Rabbi Evan Hoffman – Congregation Anshe Sholom
Yom Kippur 5779
This essay is sponsored by the Hoffman family in loving memory of Ruth Hoffman Z”L and in honor of Elana Hoffman’s upcoming 4th birthday.
Two Days of Yom Kippur
The Day of Atonement, known colloquially as Yom Kippur, is, as its name literally indicates, a one-day holiday. It is observed on the tenth day of the seventh month (Leviticus 16:29, 23:27, Numbers 29:7). The essential features of the holiday are the total ban on labor and the obligation to afflict oneself. Both sets of restriction are said to apply בעצם היום הזה “on that selfsame day (Leviticus 23:28-29),” further emphasizing that Yom Kippur properly is observed for only one day.
In the Diaspora, Jews observe two days of Yom Tov for nearly all holidays. In rabbinic jargon, that extra festival day is called יום טוב שני של גלויות. The list of such days includes the second and eighth days of Passover, the second day of Shavuot, the second day of Sukkot, and the second day of Shemini Atzeret. (The second day of Rosh Hashanah is a category unto itself.) The practice does not obtain for Yom Kippur. Yet if the original reason for the doubling of holiday observances was calendrical uncertainty in communities geographically distant from the Judaic authorities of Eretz Yisrael, logic dictates that a second day of Yom Kippur was also necessary. This is all the more so in light of the observance of extra Yom Tov days for Sukkot and Shemini Atzeret. If Jews in the boondocks were still unsure about the precise Hebrew date by the sixteenth or twenty-third day of Tishri, a fortiori they lacked such knowledge at the onset of Yom Kippur (a week or two earlier).
Levi (third century CE Palestinian Amora) once visited Babylonia on what Babylonian Jews thought was 11 Tishri. He made a snide remark about how on the day when Israeli Jewry was observing the great fast, the Jews of Babylonia were cooking pleasantly aromatic foodstuffs. The Babylonians then pressed him if he could testify with certainty about the correct calendar date. He conceded that he could not because he had not been present when the court sanctified the New Moon. The Talmud implies that Babylonian Jews did not refrain from eating and working for the remainder of 11 Tishri. They discounted Levi’s calendrical revelation because it lacked appropriate halakhic imprimatur, even if they quietly conceded that as a factual matter he was probably correct. On another occasion, someone approached Rav Nachman upon the conclusion of Yom Kippur (in Babylonia) and alerted him that the following day would, in fact, be Yom Kippur in Eretz Yisrael. Distressed that he would have to observe a 48-hour fast, Rav Nachman flung a nasty barb at the bearer of these unwanted tidings.

◆ Requirement ◆
From the Yom Kippur essay, write out the passage that begins at the words "Rabbi Evan Hoffman" and stops after the words "upcoming 4th birthday.". The material after this point is separate from the Yom Kippur essay.

◆ Data below ◆

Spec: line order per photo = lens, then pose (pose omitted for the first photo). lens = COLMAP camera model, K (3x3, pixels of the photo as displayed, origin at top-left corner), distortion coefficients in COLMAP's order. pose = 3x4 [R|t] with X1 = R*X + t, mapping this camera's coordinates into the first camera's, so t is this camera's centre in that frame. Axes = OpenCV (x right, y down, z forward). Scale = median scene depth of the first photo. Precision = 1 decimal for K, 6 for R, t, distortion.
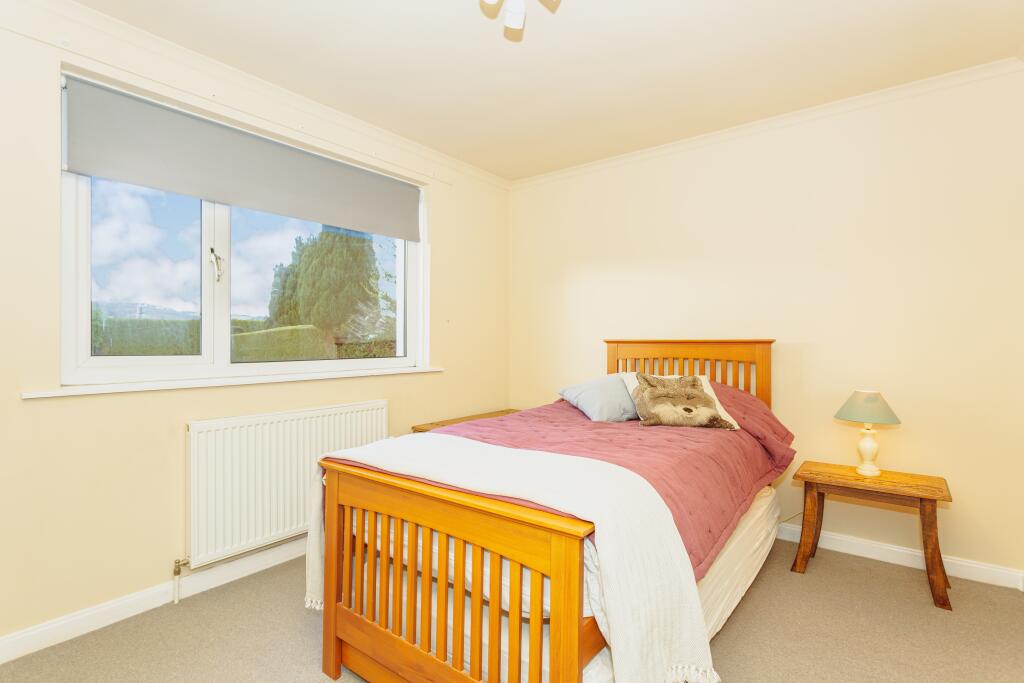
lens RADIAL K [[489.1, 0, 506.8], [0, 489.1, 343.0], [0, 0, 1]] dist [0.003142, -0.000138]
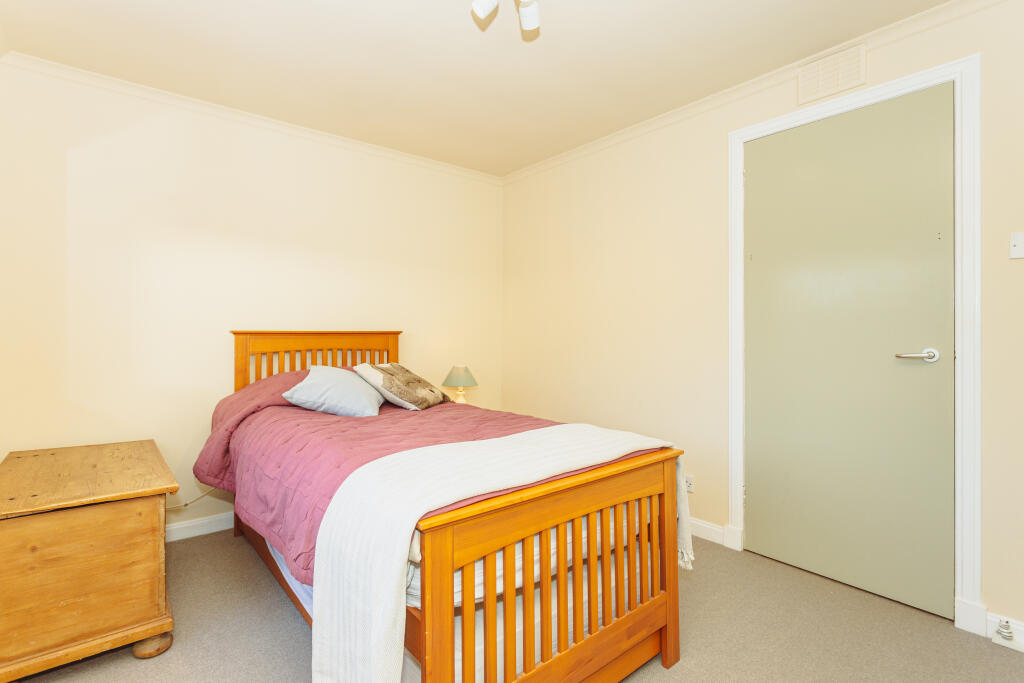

◆ Task response ◆
Rabbi Evan Hoffman – Congregation Anshe Sholom
Yom Kippur 5779
This essay is sponsored by the Hoffman family in loving memory of Ruth Hoffman Z”L and in honor of Elana Hoffman’s upcoming 4th birthday.